DATA FOR REVIEW: Begin

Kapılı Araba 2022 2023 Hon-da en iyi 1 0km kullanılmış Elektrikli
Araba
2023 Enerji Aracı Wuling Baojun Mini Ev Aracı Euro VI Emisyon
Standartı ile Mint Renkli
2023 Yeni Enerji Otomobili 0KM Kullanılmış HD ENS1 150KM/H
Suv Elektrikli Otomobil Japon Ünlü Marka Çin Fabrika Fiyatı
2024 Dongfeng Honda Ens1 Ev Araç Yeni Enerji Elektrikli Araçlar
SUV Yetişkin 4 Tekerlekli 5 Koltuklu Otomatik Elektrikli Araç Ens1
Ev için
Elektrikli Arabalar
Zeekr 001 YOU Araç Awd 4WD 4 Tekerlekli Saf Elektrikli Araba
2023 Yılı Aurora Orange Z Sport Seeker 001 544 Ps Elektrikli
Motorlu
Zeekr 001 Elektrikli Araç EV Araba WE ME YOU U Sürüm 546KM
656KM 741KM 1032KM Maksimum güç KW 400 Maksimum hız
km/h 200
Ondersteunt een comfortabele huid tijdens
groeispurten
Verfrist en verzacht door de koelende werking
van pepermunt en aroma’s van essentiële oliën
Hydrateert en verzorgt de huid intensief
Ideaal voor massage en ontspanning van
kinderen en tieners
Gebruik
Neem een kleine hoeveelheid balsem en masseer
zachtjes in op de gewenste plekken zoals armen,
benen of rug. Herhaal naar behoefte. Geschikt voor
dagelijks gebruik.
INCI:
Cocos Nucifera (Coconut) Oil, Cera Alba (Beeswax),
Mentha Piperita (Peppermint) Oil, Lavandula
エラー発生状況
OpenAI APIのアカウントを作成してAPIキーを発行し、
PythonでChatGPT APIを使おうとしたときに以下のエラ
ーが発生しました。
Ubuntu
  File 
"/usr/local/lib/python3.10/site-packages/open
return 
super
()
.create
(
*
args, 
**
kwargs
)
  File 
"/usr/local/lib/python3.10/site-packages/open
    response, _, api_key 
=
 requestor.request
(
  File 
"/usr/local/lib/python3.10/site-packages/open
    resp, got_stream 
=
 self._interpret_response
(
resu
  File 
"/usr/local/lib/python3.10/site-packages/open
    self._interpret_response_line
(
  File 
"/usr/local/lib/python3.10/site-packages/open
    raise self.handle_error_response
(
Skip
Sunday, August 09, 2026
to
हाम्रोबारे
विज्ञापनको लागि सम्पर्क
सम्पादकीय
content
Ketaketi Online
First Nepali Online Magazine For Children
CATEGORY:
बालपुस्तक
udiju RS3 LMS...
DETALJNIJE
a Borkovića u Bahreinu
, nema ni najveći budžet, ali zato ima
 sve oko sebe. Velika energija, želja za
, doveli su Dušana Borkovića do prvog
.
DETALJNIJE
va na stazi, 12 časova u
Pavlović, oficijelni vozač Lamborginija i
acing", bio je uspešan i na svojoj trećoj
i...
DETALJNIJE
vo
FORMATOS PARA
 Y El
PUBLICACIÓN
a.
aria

DATA FOR REVIEW: End

* **WORK TO COMPLETE**
Tell how many lines of the data above hold the string "Araç". The number alone is the answer.

* **ANSWER BOX**
4